## To do
Take every line in the entries that includes the word "Sturmhorst" and copy it.

## Task input
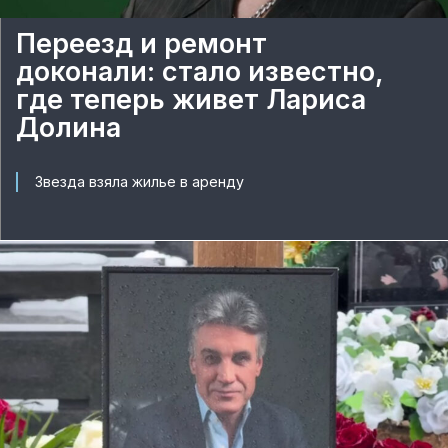
Переезд и ремонт
доконали: стало известно,
где теперь живет Лариса
Долина
Звезда взяла жилье в аренду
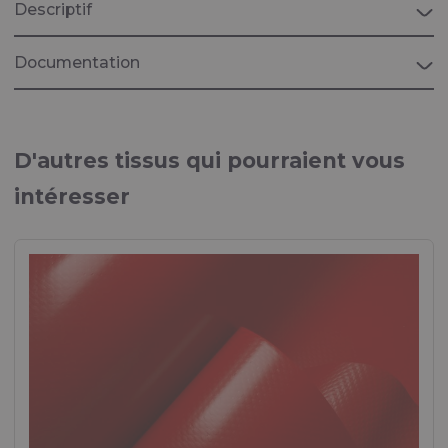
Descriptif
Documentation
Brochure "PROTECTION PERSONNELLE"
Tissus pour équipements de protection individuelle
D'autres tissus qui pourraient vous
intéresser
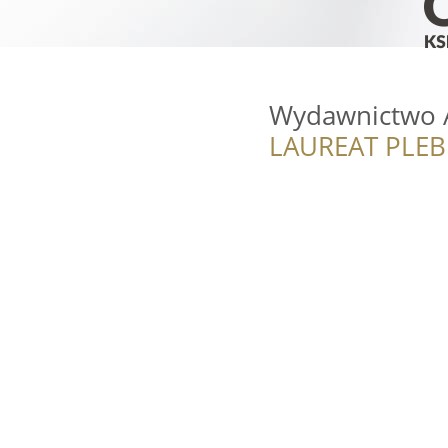
Wydawnictwo 
LAUREAT PLEB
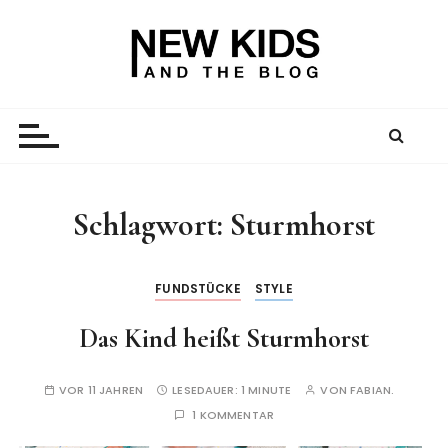
Z
u
m
I
New Kid And The Blog
Ein Väterblog. Est. 2013.
n
h
a
l
t
Schlagwort:
Sturmhorst
s
p
r
FUNDSTÜCKE
STYLE
i
Das Kind heißt Sturmhorst
n
g
e
VOR 11 JAHREN
LESEDAUER:
1 MINUTE
VON
FABIAN.
n
1 KOMMENTAR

## Answer below
Sturmhorst
Das Kind heißt Sturmhorst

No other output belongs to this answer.